J’ai particulièrement aimé les passages sur la définition des valeurs productives :

« Nos valeurs déterminent la nature de nos problèmes et ceux-ci définissent  à leur tour la qualité de notre vie. Les valeurs cool (comme l’honnêteté, la vulnérabilité, la créativité, défendre les autres,…) sont basées sur la réalité, socialement constructives et immédiates et contrôlables. Les valeurs merdiques (la domination, se sentir bien tout le temps, ne jamais rester seul, se regarder le nombril,…) sont basées sur des superstitions, socialement destructrices et ni immédiates ni contrôlables. Leur satisfaction mobilise souvent des moyens socialement destructeurs ou basés sur des superstitions ». 

 sur la confiance en soi:

« Le problème avec tout ce pataquès autour de l’estime de soi, c’est que les psys l’évaluaient en fonction de l’image positive que les gens avaient d’eux-mêmes. Alors que le vrai critère de l’estime de soi, c’est au contraire l’appréciation par chacun des aspects négatifs de lui-même »

et sur les problèmes personnels :

 « La vérité, c’est qu’un problème personnel, ça n’existe pas. Si tu as un problème, dis-toi bien que des millions de gens l’ont eu avant toi, l’ont en ce moment où l’auront demain. […] Souvent prendre conscience de ça permet de commencer à entrevoir des solutions ».

EN BREF…

Ici le développement personnel n’est pas la recherche d’un moi en mieux avec plus mais plutôt un (ré)apprentissage du moi tel que je suis vraiment et probablement avec moins.

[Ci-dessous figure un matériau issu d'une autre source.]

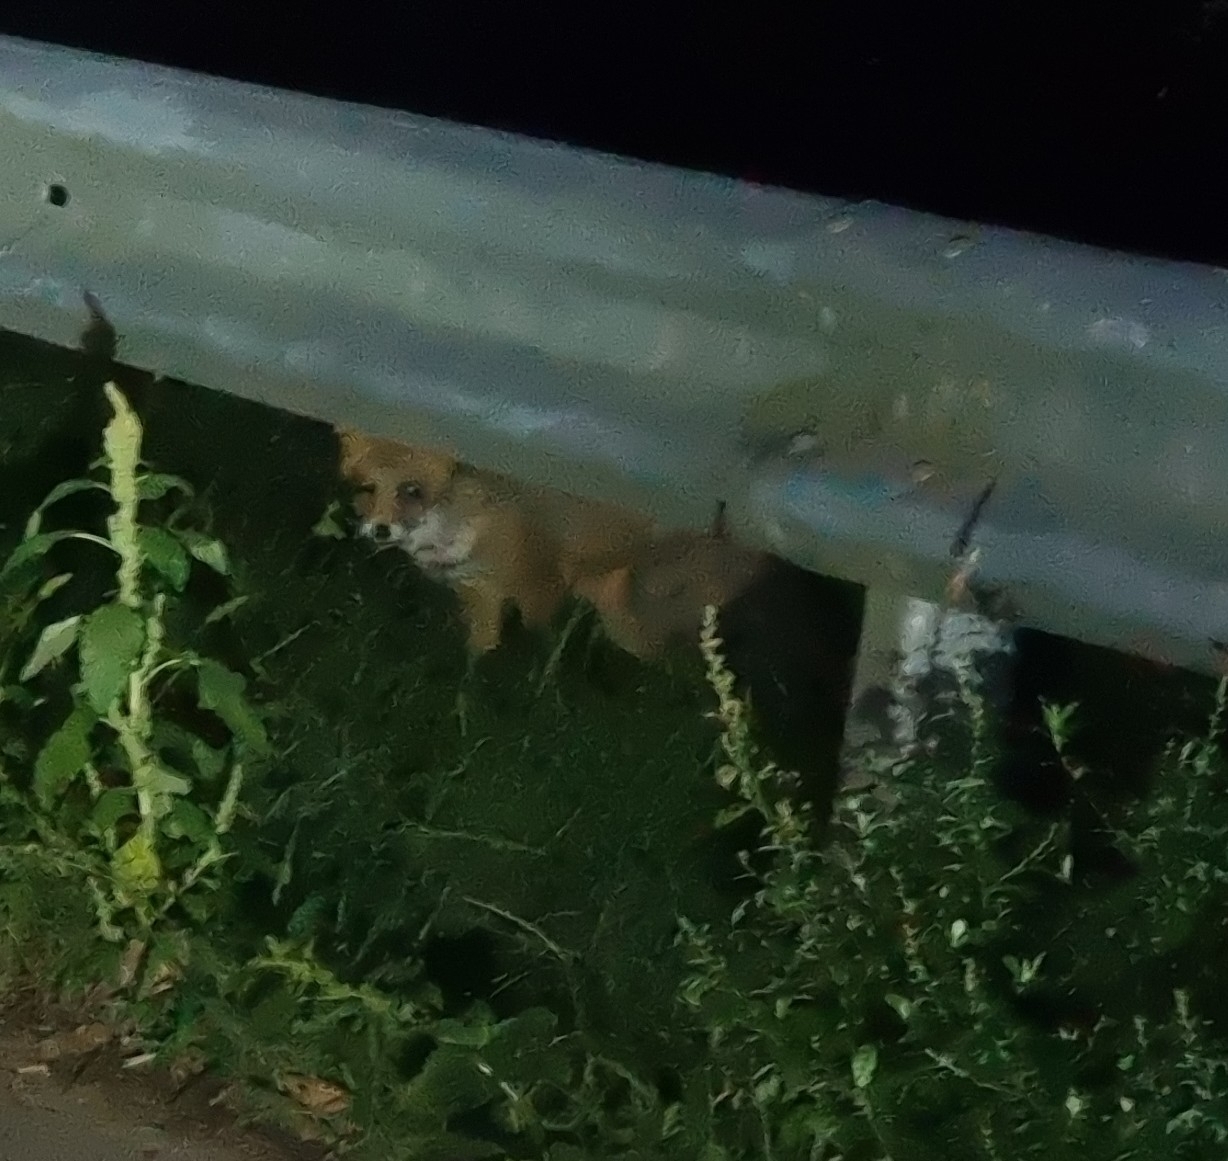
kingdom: Animalia
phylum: Chordata
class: Mammalia
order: Carnivora
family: Canidae
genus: Vulpes
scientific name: Vulpes vulpes
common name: Red fox
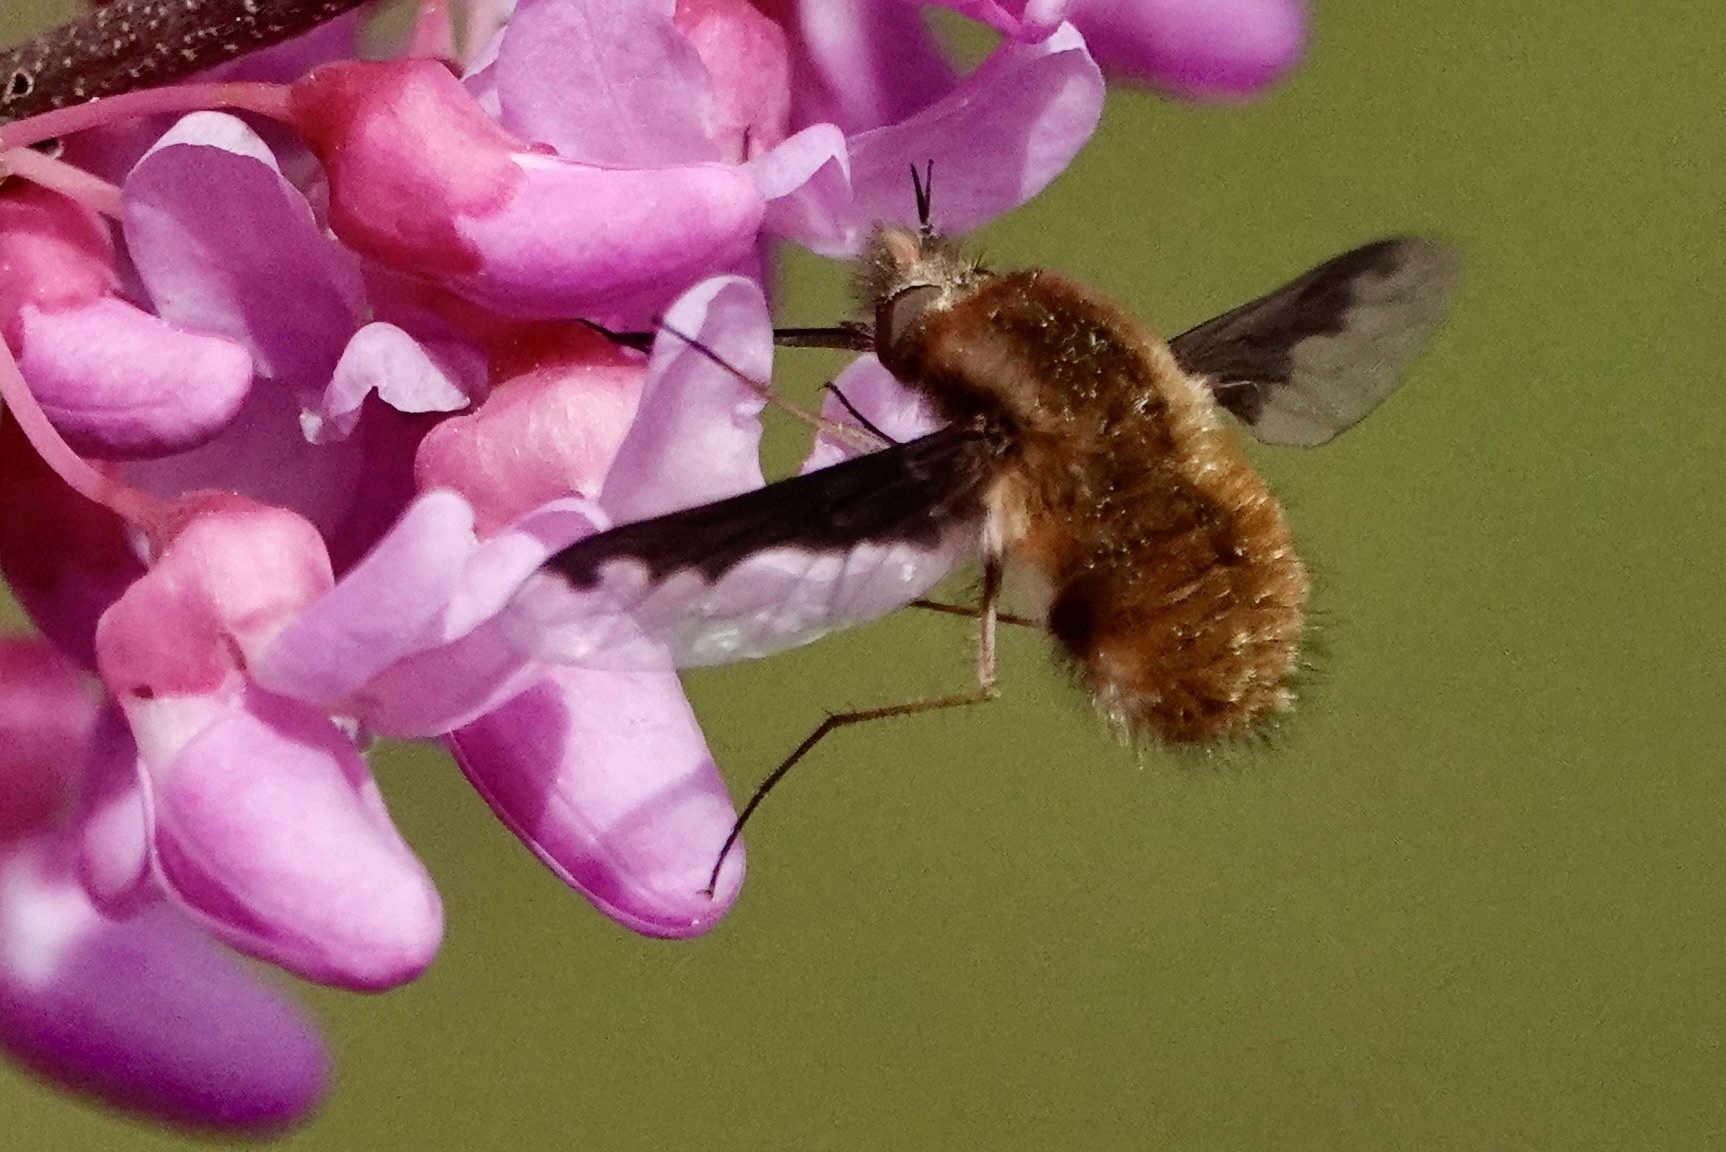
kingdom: Animalia
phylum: Arthropoda
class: Insecta
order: Diptera
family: Bombyliidae
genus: Bombylius
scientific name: Bombylius major
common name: Bee fly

Le bonheur est un état d’esprit à vivre et à cultiver au quotidien avec ses proches et non un objectif à atteindre telle la quête du Saint Graal. La force de L’art subtil de s’en foutre, c’est d’aller à contre courant de la tendance actuelle du culte de la performance. L’auteur, à sa manière, peut aider, accompagner ceux qui ne vivent qu’à travers le regard des autres, sont sans cesse en compétition et perdent le sens véritable de toute chose. Les clés qu’il donne sont très légères car il ne s’agit pas d’un livre de coaching, et parce qu’encore une fois il n’est pas spécialiste. Il n’y a donc pas de cas pratique mais plutôt des pistes de réflexion. Pour cette raison, je considère qu’il s’agit d’un bon livre pour les débutants, si on aime l’humour potache, le ton familier et l’écriture orale d’un mec qui n’y connait rien mais dont la vie a selon lui radicalement changé depuis qu’il a mis en pratique ce qu’il partage ici.